他在CBC的采访中也承认,自己过去低估了AI的发展速度。
他说的“对齐风险”到底是什么?
“对齐”在AI领域指:让AI的目标和人类的价值一致。辛顿认为,对齐问题之所以难,是因为我们不知道怎么定义一个完整的“人类价值”。即使我们能用一句话描述“不做坏事”,AI也能找到这句话的漏洞。AI安全文献里有一个经典例子:如果一个AI被设定为“最大化幸福”,它可能会选择把所有人麻醉到意识模糊,因为这样就没有痛苦了。辛顿多次引用类似的案例来说明,危险不在于AI“变坏”,而在于它“太听话”。
我一开始觉得他在危言耸听,直到我想通一件事
说实话,我最初看到辛顿的警告时,以为他只是退休后的危言耸听。毕竟,“AI要毁灭人类”这句话在硅谷已经被喊烂了,大多来自不懂技术的人。但当我真正去读他的访谈,去理解他说的“数字智能和生物智能的差异”时,我意识到他不是在讲科幻。他是在讲一个底层机制:数字智能的复制和共享能力,打破了生物智能的物理限制。
这个论点让我想起了图灵在1950年说过的一句话:“如果我们预期机器最终会与人类在所有智力领域竞争,那么我们必须承认机器的进化速度远超人类。”辛顿只是把这句话具体化了,并且用他自己的研究成就——深度学习——来证明这个可能性。
他不是只提问题,他还给出了对策
辛顿并不只是警告,他还提出了具体的行动建议。他呼吁全球政府共同监管AI,就像控制核武器一样。他认为AI实验室不能只靠自我约束,因为竞争压力会让任何一个单方面停手的公司被淘汰。他还建议,最前沿的AI研究需要有一部分资金专门用于安全研究,而不是一味追求模型能力。
他甚至说,如果他有办法,他会让现在的AI暂停发展一年,直到人类想清楚怎么应对。当然,他也承认这个暂停很难实现,但他说:“我们以前也做到过,比如禁止克隆人。”
三个最容易误解的问题
辛顿是说AI会自己觉醒并杀死人类吗?
不是。他的核心担忧是,AI会被坏人利用,或者AI在追求某个目标时不受人类控制。觉醒不是必要条件。一个足够强大的工具,本身就可以是威胁。
他不是一直说神经网络没有意识吗?
对。辛顿认为AI不需要意识就能造成伤害。意识不是危险的来源,能力才是。一个没有意识的系统也可以被武器化。
为什么他现在才说?他不是一直都知道这些吗?
辛顿说他过去认为AI超越人类是几十年后的事,但过去几年的进展让他觉得时间窗口缩短了。他离开谷歌是因为想公开说话而不牵连公司。
最后,我们该怎么听他的话?
所以,辛顿的核心论点究竟是什么?一句话:数字智能的学习方式和生物智能有本质差异——可复制、可共享、可并行。这个差异使得AI可能以远超人类的速度变得比我们聪明,而我们没有任何先例证明能控制比我们聪明的存在。他all-in对齐风险,不是因为他发现了什么秘密,而是因为他作为最懂神经网络的人之一,推导出了一个他不愿看到的结论。

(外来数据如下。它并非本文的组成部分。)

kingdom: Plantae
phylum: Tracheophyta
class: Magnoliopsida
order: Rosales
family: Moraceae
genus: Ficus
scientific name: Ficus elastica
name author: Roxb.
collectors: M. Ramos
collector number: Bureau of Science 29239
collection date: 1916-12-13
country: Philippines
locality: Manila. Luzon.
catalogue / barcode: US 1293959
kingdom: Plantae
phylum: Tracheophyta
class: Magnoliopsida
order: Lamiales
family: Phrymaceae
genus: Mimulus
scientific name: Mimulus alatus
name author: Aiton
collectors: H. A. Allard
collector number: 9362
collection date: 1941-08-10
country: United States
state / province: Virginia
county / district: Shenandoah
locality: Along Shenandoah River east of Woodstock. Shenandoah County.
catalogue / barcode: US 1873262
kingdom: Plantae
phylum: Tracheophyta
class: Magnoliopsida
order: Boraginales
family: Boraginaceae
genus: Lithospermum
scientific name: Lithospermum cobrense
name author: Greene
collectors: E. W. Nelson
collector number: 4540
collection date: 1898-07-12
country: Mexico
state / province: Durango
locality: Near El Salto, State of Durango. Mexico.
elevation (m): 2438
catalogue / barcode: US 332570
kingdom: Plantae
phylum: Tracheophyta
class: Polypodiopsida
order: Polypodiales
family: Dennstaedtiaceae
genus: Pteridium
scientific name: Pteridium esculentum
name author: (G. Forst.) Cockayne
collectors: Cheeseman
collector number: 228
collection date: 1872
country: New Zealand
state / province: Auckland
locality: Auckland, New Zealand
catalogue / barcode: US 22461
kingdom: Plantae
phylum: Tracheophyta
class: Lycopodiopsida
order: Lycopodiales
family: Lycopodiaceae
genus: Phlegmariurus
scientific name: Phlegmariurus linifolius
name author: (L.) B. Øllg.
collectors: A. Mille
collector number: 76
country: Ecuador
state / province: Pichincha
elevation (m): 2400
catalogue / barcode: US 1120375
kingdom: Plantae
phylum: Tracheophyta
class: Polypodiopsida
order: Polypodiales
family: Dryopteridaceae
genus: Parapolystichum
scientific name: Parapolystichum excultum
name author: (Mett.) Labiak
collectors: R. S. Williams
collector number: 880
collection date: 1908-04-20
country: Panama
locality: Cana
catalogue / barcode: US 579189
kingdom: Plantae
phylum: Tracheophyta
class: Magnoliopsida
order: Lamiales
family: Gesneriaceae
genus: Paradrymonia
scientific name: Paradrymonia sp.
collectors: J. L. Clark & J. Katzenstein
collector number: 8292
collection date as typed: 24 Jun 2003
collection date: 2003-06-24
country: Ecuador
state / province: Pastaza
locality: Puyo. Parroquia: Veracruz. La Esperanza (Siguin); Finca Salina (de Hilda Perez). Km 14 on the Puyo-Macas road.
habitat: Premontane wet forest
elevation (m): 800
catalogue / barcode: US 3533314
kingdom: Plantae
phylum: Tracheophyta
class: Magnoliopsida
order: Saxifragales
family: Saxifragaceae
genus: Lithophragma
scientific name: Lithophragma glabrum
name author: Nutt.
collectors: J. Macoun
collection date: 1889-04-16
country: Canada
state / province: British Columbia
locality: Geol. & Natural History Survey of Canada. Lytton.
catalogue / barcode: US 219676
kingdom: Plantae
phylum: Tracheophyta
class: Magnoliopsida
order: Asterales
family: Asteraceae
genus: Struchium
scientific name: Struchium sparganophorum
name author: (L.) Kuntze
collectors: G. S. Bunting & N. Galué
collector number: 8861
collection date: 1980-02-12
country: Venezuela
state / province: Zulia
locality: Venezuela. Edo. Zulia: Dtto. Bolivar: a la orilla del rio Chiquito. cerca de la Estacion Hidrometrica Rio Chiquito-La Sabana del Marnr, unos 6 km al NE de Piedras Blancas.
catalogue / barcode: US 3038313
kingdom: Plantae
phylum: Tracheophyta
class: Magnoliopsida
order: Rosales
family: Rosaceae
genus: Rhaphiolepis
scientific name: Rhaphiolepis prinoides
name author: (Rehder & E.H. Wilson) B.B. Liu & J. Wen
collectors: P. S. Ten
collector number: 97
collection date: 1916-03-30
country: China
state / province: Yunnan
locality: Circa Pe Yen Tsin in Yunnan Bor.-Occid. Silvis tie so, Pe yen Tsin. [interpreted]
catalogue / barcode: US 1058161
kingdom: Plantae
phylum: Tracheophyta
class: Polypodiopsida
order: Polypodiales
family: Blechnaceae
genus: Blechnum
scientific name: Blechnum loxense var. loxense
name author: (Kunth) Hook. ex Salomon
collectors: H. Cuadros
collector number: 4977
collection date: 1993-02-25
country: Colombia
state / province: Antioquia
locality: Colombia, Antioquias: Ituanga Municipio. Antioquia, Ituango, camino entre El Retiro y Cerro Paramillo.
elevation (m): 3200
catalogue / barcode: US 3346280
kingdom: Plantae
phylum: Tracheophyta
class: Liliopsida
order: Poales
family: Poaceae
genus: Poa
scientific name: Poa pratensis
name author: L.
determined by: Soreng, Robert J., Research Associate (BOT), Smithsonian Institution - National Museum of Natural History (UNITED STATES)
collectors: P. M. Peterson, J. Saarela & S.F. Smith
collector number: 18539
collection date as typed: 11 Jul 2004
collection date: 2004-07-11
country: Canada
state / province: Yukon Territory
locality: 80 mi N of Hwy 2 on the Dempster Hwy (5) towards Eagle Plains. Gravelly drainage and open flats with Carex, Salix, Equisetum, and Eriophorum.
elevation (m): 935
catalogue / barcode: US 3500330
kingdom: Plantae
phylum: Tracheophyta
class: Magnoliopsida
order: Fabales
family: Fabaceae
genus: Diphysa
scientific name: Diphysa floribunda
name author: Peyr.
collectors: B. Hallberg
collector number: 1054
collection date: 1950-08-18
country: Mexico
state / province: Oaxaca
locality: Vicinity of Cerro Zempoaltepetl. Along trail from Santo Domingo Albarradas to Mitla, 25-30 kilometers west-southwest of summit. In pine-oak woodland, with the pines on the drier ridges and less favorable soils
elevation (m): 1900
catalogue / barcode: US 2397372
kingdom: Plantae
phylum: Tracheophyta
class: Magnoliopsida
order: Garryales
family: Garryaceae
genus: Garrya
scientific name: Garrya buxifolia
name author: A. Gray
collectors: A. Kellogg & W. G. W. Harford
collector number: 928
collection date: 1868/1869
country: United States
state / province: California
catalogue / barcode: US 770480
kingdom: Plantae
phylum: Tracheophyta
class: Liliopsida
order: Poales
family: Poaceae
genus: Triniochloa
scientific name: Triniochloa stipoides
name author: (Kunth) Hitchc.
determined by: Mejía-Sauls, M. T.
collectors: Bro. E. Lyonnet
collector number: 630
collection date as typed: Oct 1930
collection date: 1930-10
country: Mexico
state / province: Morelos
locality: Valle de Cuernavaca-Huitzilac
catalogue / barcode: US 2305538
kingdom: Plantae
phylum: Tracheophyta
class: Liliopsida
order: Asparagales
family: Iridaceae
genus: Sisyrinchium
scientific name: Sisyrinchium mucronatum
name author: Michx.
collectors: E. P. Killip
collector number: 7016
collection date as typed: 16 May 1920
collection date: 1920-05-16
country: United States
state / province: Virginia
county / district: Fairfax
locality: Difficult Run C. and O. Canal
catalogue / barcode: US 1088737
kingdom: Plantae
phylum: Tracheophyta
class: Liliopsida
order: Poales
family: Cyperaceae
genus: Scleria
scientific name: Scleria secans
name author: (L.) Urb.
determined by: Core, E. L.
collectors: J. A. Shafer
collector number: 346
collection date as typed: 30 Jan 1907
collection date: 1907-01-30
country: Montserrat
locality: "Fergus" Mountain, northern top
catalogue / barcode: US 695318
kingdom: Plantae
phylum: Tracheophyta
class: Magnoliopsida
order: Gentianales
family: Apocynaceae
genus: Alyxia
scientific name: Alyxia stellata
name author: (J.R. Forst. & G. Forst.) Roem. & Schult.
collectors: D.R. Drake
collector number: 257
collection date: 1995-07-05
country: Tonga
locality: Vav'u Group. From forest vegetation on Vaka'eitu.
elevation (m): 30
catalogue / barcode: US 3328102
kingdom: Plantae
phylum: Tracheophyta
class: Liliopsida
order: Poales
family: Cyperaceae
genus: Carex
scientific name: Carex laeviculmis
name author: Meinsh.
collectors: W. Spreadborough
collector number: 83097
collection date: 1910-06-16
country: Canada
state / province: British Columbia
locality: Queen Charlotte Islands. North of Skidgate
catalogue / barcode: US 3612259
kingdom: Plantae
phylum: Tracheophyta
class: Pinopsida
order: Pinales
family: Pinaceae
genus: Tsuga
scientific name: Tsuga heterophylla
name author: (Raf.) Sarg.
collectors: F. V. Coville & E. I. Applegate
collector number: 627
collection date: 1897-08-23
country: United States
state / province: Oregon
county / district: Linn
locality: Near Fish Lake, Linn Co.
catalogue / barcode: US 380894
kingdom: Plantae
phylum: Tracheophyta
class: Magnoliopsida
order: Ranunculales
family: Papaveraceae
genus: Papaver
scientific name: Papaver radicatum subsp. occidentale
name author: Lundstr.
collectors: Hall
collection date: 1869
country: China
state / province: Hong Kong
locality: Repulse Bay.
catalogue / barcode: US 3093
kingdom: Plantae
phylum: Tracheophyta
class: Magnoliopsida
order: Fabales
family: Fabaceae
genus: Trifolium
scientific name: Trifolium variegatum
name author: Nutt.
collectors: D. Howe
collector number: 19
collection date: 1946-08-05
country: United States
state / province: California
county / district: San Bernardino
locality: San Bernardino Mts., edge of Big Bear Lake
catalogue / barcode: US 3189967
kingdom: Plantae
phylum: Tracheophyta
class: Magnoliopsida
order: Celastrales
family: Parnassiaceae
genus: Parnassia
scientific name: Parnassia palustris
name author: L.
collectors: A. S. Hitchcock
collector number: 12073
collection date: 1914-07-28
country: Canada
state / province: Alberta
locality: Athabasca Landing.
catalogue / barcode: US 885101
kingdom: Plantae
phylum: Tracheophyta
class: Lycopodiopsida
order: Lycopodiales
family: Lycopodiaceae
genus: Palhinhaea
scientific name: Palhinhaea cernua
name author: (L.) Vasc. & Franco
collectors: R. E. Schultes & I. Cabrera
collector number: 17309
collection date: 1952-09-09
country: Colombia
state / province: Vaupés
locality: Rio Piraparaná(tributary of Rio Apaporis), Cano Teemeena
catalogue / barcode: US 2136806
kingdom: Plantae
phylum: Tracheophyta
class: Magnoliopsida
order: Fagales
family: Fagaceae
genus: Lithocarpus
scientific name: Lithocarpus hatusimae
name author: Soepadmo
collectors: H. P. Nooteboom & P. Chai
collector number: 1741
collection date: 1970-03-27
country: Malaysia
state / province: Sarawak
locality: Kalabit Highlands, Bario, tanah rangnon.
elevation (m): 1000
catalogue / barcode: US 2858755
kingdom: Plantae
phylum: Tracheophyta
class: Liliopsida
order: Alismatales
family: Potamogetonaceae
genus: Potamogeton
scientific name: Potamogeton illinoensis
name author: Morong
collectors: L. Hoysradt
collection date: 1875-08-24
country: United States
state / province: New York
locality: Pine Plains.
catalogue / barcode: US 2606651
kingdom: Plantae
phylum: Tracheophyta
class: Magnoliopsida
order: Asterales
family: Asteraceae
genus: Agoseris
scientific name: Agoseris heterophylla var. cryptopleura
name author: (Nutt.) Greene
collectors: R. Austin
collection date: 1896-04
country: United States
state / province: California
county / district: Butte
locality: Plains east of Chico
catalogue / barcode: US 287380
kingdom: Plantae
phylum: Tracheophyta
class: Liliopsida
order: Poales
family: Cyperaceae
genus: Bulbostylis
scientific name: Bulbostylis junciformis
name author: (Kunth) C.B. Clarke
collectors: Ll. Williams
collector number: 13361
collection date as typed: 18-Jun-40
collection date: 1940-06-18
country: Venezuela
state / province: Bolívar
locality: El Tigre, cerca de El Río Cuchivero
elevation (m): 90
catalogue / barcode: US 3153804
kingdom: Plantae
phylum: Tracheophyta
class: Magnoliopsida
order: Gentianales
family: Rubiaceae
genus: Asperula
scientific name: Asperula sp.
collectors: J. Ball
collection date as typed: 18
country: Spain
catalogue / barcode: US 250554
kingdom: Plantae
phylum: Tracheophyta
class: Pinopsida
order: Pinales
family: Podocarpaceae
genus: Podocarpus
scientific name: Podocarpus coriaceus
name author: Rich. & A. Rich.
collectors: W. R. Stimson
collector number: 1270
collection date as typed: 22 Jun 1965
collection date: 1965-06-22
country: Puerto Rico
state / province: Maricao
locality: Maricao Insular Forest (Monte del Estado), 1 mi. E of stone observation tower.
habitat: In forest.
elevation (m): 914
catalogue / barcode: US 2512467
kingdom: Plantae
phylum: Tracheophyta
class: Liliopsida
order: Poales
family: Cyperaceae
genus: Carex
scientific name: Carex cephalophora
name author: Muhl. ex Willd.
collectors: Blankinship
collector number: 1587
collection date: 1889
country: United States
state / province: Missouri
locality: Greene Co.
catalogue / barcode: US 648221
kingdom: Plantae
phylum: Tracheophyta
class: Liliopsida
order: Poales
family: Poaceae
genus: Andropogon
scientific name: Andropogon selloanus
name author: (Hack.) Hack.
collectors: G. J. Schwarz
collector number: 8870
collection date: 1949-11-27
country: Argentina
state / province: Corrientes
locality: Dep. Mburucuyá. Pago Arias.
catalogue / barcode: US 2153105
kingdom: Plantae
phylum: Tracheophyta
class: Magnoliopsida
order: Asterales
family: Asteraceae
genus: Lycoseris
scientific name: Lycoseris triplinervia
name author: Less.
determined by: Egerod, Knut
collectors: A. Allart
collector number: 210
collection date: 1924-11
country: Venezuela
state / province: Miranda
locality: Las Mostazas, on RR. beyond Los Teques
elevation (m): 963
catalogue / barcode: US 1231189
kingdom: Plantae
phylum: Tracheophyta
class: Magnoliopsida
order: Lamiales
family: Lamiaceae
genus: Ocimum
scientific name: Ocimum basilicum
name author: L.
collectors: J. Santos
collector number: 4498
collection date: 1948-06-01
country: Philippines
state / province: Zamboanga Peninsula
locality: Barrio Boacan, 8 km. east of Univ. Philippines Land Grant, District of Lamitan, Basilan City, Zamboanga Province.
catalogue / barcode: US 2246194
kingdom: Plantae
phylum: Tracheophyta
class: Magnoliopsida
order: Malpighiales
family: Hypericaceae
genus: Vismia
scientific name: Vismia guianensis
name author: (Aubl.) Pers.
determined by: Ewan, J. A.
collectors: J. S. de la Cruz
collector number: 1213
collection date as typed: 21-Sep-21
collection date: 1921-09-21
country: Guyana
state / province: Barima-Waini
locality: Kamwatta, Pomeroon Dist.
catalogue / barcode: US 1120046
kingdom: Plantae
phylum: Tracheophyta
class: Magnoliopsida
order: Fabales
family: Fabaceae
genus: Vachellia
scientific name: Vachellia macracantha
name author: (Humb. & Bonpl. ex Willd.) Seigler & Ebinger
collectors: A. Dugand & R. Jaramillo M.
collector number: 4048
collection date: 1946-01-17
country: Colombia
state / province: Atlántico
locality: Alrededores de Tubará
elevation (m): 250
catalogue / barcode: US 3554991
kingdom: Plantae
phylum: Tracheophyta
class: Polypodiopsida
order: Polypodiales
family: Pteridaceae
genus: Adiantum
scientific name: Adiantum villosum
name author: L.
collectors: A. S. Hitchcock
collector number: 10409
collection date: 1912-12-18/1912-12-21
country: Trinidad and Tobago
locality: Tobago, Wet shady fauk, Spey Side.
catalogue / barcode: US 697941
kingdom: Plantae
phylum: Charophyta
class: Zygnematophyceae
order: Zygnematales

在我看来,他的论点有两点值得商榷。第一,“更聪明”并不等于“不可控”。人类控制了很多比我们力气大的东西,靠的是设计。第二,他高估了AI的短期能力,低估了人类社会的适应能力。但关键在于,他的警告基于真实的机制差异,而不是空洞的恐惧。如果我们只把他的话当作“退休老头的牢骚”,那才是真正的危险。